The day dimmed with the arrival of the storms. Light drained from the sky and our home, as I lowered myself into the lotus position and assumed the first slow breaths of my daily meditation. The darkness at such an early hour recalled winter, and as the light went away so too did the vibrant colors of high spring.
It was a moment that would have carried some sense of sadness to it were my meditation not at hand. The years of practice helped too, developing a baseline of calm that I never thought possible in my twenties or thirties. When the storm arrives, I am ready.
Closing my eyes, I can only hear the menace that swirls outside – heavy drops of rain beating down on street and skylight, gusts of wind tearing at the trees and windows, and, somewhere in the distance, the dull wailing of a siren. Narrowing my own windpipe and assuming the slow and primal ocean breath, my inhalation and exhalation matches the quiet roar of the storm outside. It allows for a soft and gentle focus, letting the worrisome thoughts that typically occupy the mind float quietly away.
In my hands, a small pillar of rose quartz centers the experience – a talisman to occupy the need to hold onto something. It gives me the mental freedom to let go of other things. It’s possible that any object would do – so much of what we believe is simply, well, what we choose to believe. And if that belief comes from a piece of rose quartz, or carnelian, or some smooth unidentified pebble found on a beach, does it really matter? If it helps the practice, if it clears the mind by offering some solace or distraction, it holds meditative value.
Breathing deeply and going through my own intentions, I settle into the space that is the point of meditation – that blank and bright and clear plane where worries and bothersome thoughts are held at bay through a focused lack of focus. Here, where the breath is the only thing that matters, there is a calm and tranquility that is revealed. It’s something that has been here all along, and I choose to believe that it’s something everyone can access if they learn to quell the conditioned mad rush of what it seemingly takes to survive in today’s world. That may be different for everyone, and I can only speak for what has worked for me.
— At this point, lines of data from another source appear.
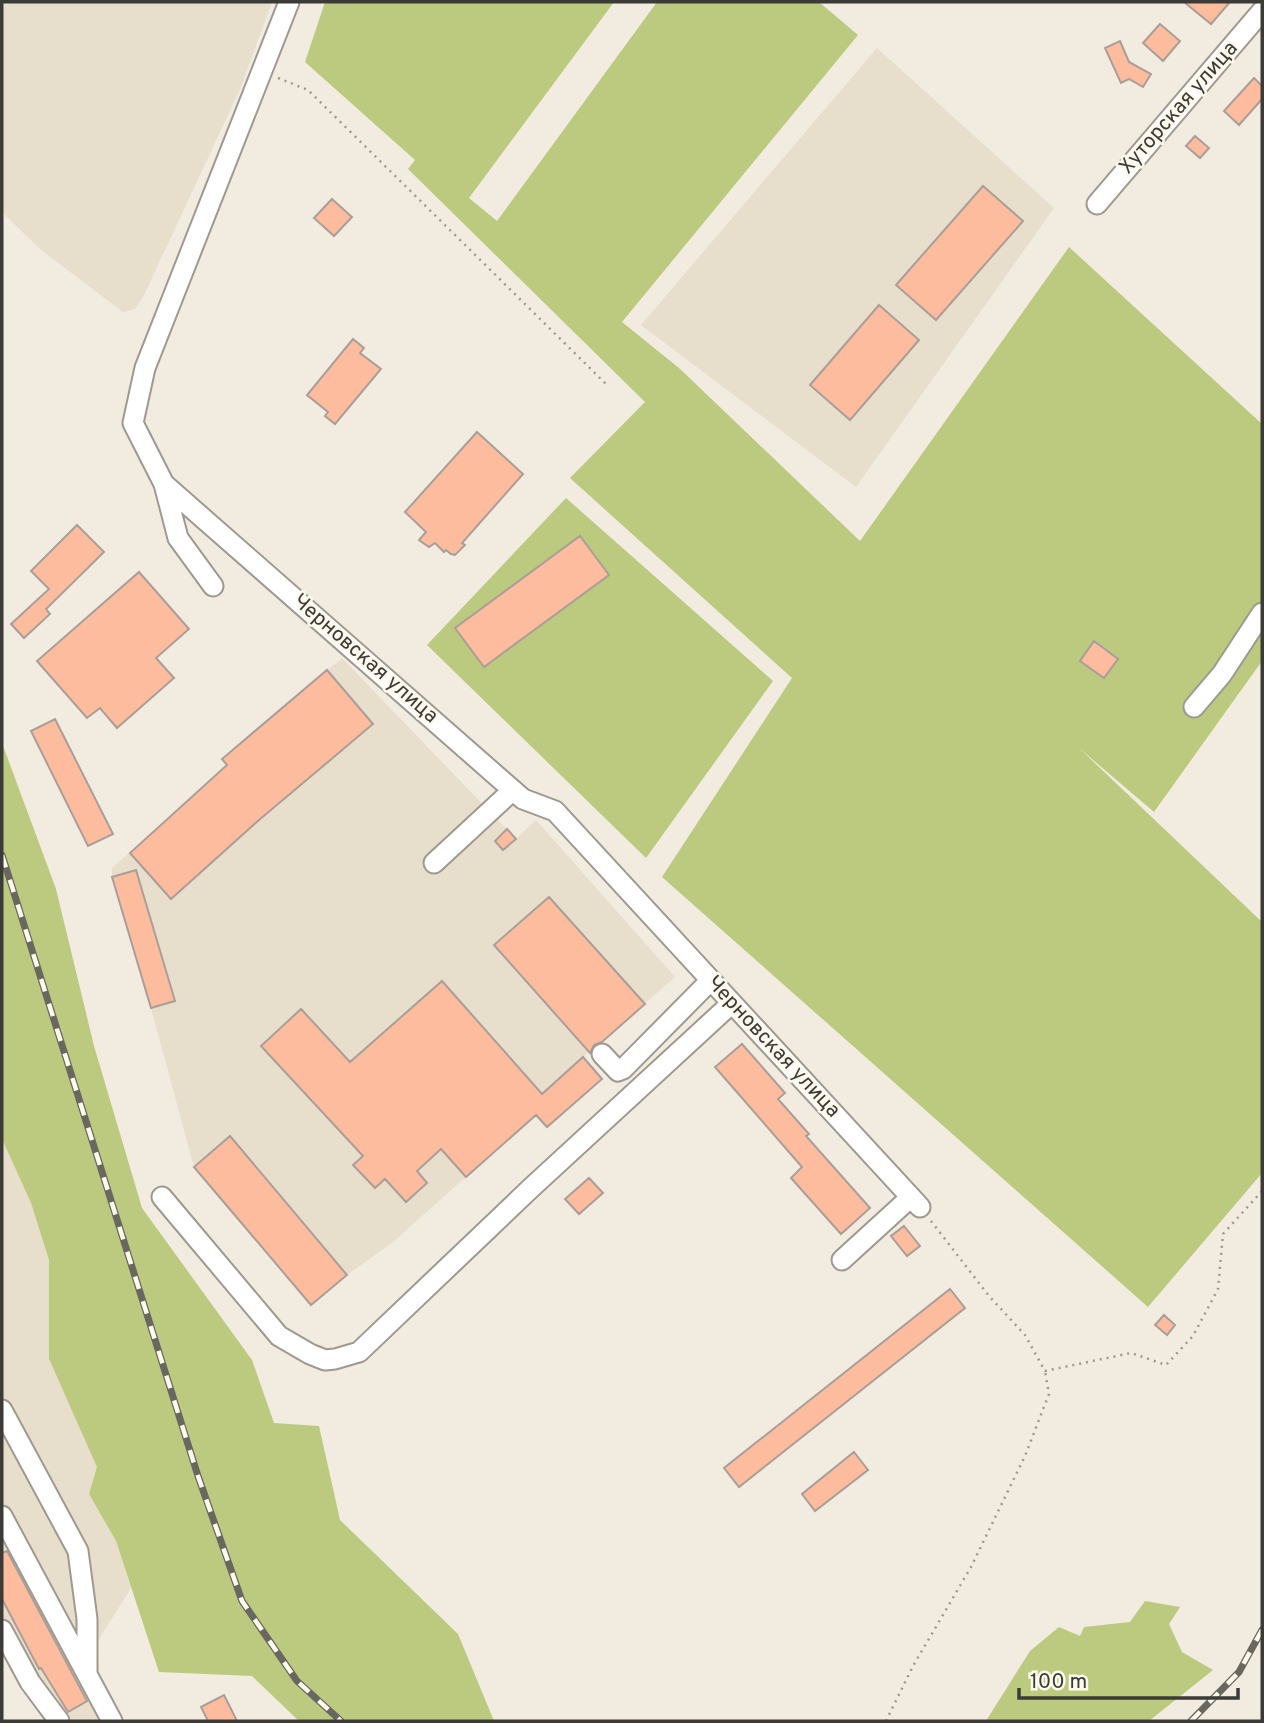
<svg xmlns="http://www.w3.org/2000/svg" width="1264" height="1723" viewBox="0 0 1264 1723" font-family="Overpass,sans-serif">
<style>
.built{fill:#e7decc}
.green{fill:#bbca7e}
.building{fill:#fdbc9d;stroke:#aa9e99;stroke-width:2}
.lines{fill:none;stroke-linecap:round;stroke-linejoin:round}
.minor-casing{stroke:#9f998f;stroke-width:23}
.path{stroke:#9d9992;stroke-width:2.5;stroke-dasharray:2 5;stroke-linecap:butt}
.minor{stroke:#fff;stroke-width:19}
.rail-casing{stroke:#6a6761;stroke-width:7}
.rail{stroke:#fef9ed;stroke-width:4.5;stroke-dasharray:13;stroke-linecap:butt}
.labels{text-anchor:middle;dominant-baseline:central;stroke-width:5;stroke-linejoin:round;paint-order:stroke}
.street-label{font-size:21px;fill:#3d3b37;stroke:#fef9ed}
</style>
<rect width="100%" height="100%" fill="#f1ebe0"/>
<!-- built -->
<path class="built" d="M2,2H272L241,87L144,295L135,309L123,312L40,249L2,212Z
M877,48L1054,208L856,487L641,325Z
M342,658L516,839L536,820L675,977L583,1057L602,1079L547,1127L535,1115L393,1242L347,1275L311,1305L194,1167L151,1008L112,877V868L228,767L222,759Z
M2,1139L31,1203L49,1260V1360L98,1467L89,1494L116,1541L131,1588L97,1642L102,1721H60L2,1649Z"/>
<!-- green -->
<path class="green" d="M325,2H614L469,198L497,221L657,2H819L858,35L622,322L679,368L860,541L1069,247L1262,424V661L1154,812L1079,748L1262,922V1173L1148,1307L662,877L792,678L570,478L645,402L408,169L415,160L305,62Z
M566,498L773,681L646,858L427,645Z
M2,743L56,889L94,1046L142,1208L252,1360L274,1423L319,1426L340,1520L458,1634L494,1721H299L252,1676L159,1672L116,1541L89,1494L97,1467L49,1359V1260L31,1203L2,1139Z
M1145,1601L1180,1607L1169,1624L1182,1652L1213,1670L1149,1721H986L1030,1651L1059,1627L1080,1636L1084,1627L1130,1622Z"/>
<!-- building -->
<path class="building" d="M1184,2H1230L1211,24Z
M1160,24L1180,41L1163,61L1143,43Z
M1120,41L1129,62L1151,74L1143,87L1129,79L1121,83L1105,48Z
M1254,78L1262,86V99L1239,125L1224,111Z
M1195,136L1209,148L1200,158L1186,146Z
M983,186L1023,221L936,320L896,285Z
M332,199L352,217L334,236L314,218Z
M879,305L919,340L850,420L810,385Z
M353,339L364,348L360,353L381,369L335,424L325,416L328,412L307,395Z
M477,432L523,474L462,543L465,545L455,555L451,554L446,550L444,552L435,543L429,547L419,540L426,532L405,512Z
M77,525L104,552L46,609L50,614L24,638L11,624L49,589L31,571Z
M580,536L609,575L484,667L455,628Z
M139,572L189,629L156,658L174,678L117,728L100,708L87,718L37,661Z
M1094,641L1118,659L1104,678L1080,661Z
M327,670L373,724L259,820L171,899L130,853L227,765L222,759Z
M55,719L113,834L88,846L31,731Z
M507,829L516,839L503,850L495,841Z
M136,870L175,1001L151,1008L112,877Z
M549,897L645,1004L602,1042L594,1045L590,1053L494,945Z
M442,981L542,1094L583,1057L602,1079L547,1127L536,1115L466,1177L441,1149L417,1171L427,1183L406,1202L385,1179L375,1188L353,1165L363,1156L261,1046L301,1009L350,1062Z
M742,1044L785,1093L778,1099L809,1134L806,1136L870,1208L841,1234L791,1178L802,1167L715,1067Z
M230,1136L347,1275L311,1305L194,1167Z
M589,1178L603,1193L579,1214L565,1199Z
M904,1226L920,1246L907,1256L891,1236Z
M950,1289L965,1308L739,1487L724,1468Z
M1164,1315L1175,1325L1167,1335L1155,1325Z
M854,1452L868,1470L815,1511L802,1494Z
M7,1551L87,1701L68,1712L41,1668L39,1669L2,1599V1553Z
M224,1695L237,1721H208L201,1707Z"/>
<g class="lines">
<defs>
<path id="minor" d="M289,2L145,368L133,423L164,484L523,799L555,811L920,1207
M1097,204L1262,11
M164,484L178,538L213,586
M1194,707L1222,674L1262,613
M434,863L513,790
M602,1054L618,1071L623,1069L711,980
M162,1197L279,1336L310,1354L325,1360L335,1359L359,1352L531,1188L732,1003
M842,1260L911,1197
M2,1410L78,1551L87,1619V1674
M2,1516L112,1721
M2,1630L30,1682L59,1721"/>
</defs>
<!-- minor casing -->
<use href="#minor" class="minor-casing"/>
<!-- path -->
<path class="path" d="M278,78L308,90L607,385
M931,1221L989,1296L1025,1335L1045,1371L1131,1353L1166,1365L1193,1336L1218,1289L1223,1234L1262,1191
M886,1721L913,1666L971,1567L1025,1456L1049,1394L1045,1371"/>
<!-- minor -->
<use href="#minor" class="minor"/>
<defs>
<path id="rail" d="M2,855L198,1476L242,1601L297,1681L341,1721
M1191,1721L1239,1672L1262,1630"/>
</defs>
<!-- rail casing -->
<use href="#rail" class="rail-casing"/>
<!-- rail -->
<use href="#rail" class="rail"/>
</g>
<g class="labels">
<!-- street labels -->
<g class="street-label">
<text transform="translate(1179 108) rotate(-49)">Хуторская улица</text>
<text transform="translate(365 659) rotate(41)">Черновская улица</text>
<text transform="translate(773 1047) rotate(47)">Черновская улица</text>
</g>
</g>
<!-- border -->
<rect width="1264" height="1723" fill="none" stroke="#3d3b37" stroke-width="7"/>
<!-- scale -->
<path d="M1019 1688v10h219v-10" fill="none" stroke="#3d3b37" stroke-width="3.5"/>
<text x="1030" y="1688" font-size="21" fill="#3d3b37" stroke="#fef9ed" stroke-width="5" paint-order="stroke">100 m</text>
</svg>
After twenty minutes, my mind is at peace. It’s a sensation that doesn’t remain for long, at least not in that pure and empty expanse where all the things that worried and upset me dissipated in the realm of some other focus and presence. A little bit of that calm, however, lingers, and every day I meditate the sensation gets drawn out further. I find myself able to access it at stressful moments by slipping into the deep ocean breath. It is just enough to take the edge off those times that might otherwise threaten to overwhelm.
The sounds of the storm return to my consciousness. There will always be such storms, just as there will be days of sun and warmth and calm. Here, in the room of meditation, I find a peace and serenity that can be accessed whatever the day might bring.